Despite slim odds, Kunce’s run is a test for Democrats who still struggle to absorb the lessons of Trump’s call and reverse their losses among working-class and campaign voters, especially in the heart of the country. It is also an experience of reclaiming political populism for Democrats after the GOP near-takeover, and defining it without the anti-immigrant nationalism of Donald Trump or the religious conservatism and anti-awakening of Josh Hawley. . But Kunce can be just as critical of National Democrats as he is of Republicans, whom he describes as all part of the same corrupt system ruled by donors and Wall Street lobbyists. He believes the concerns of the working class, white or black or otherwise, are essentially the same, and that the same anti-business message can win over Trump voters on Harley in southern Missouri and black retirees in southern Missouri. St. Louis. “The working class is the working class,” he said. “The issues are a lack of transversal power for ordinary people and a system that divides us and pits us against each other. “

Missouri is a particularly telling location for this experience, as a long-standing former swing state inclined to elect moderates left and right, where Republicans now control all branches of state government and hold eight of the 10 seats of the Congress delegation. “A victory here in Missouri,” says Kunce – where plains populism once had a foothold, where voters have a history of independent-mindedness and “show me” the practicality – “literally changes everything. It shows that we can be the workers’ party. The state’s recent political history tells a tale of Democrats alienating former supporters through a combination of ideological mismatch and popular neglect – and Kunce’s political fate will show whether an anti-elite economic message will be enough to win them back.
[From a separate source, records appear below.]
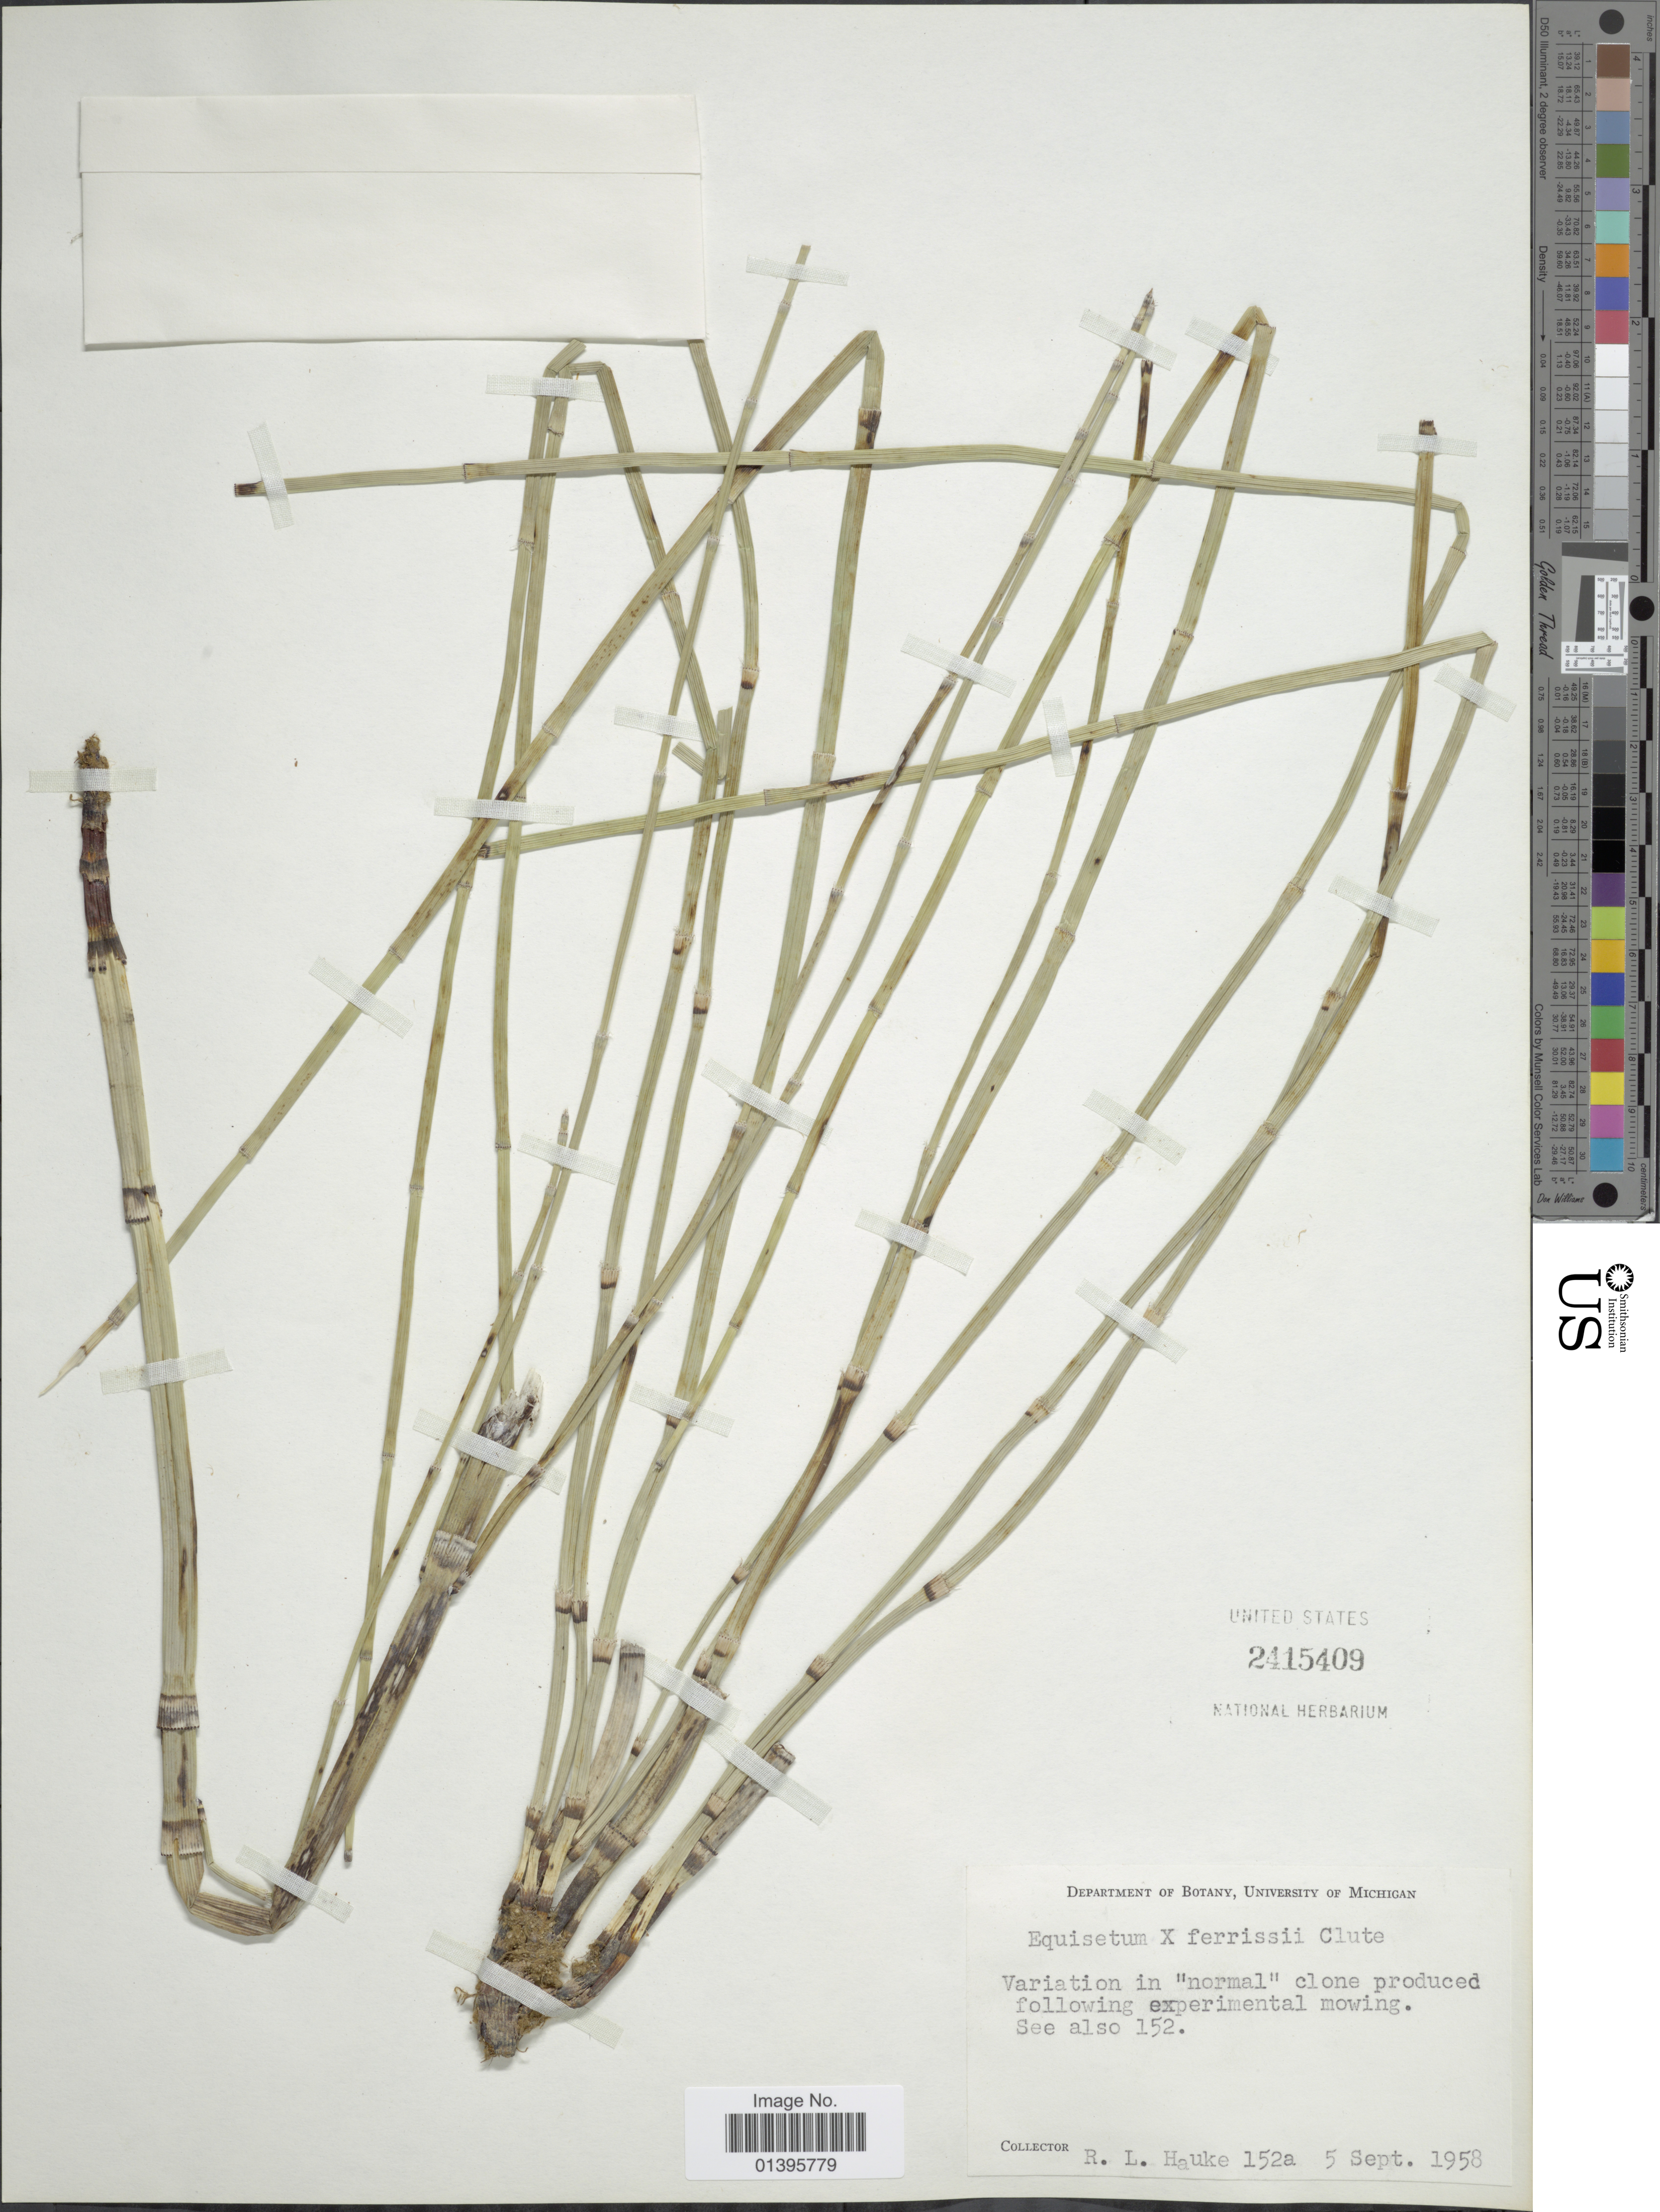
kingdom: Plantae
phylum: Tracheophyta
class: Polypodiopsida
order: Equisetales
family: Equisetaceae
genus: Equisetum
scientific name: Equisetum x ferrissii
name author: Clute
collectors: R. Hauke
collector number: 152a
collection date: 1958-09-05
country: United States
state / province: Michigan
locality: Variation in "normal" clone produced following experimental mowing. See also 152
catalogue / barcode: US 2415409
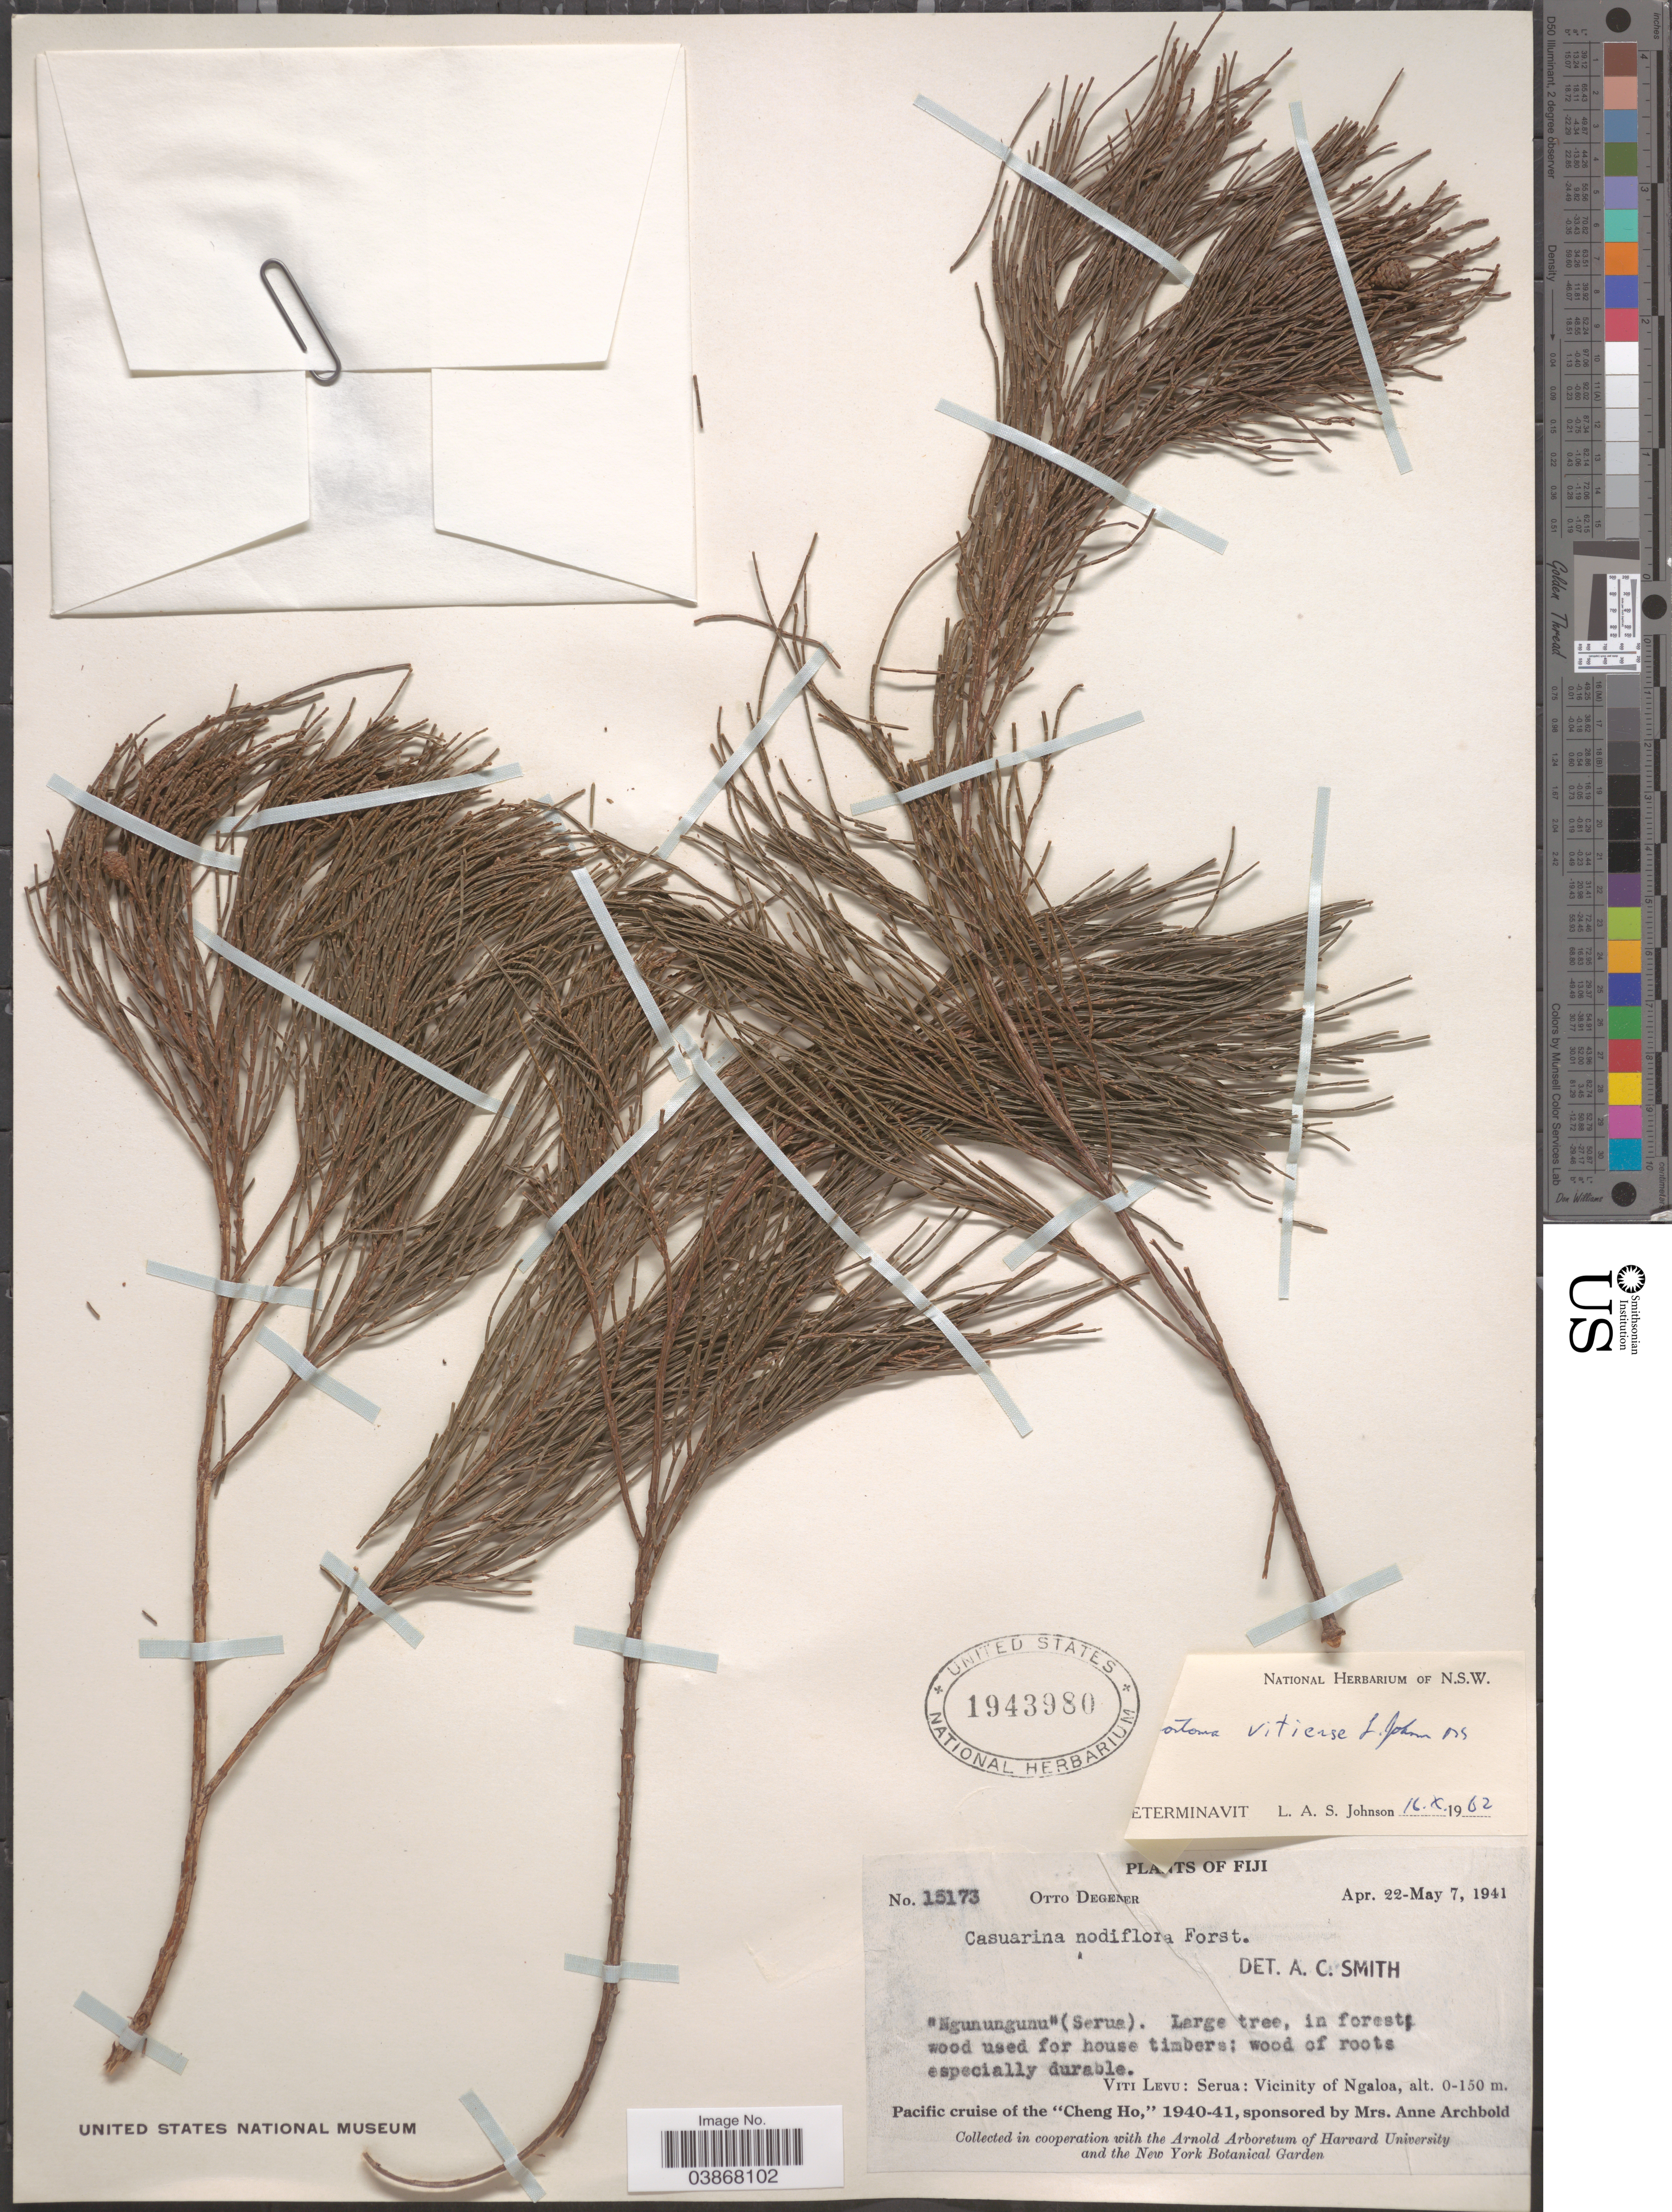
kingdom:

For a whole century from 1904, Missouri was a famous political baron who picked the winner of all but one presidential election, when his constituents chose Democrat Adlai Stevenson over Republican Dwight D. Eisenhower in 1956. “A mirror to the nation,” the Chicago Tribune called in 2004, at the end of that period: “Part of Dixie, part of industrial Detroit, a little bit of Great Plains conservatism and a pinch of the West to get the government to pull back on me and cut my taxes.” . “Or like Slate put that year: “This is the swingiest of swingers,” where any discussion of politics probably contained “the words ‘microcosm’ or ‘representativeness’.”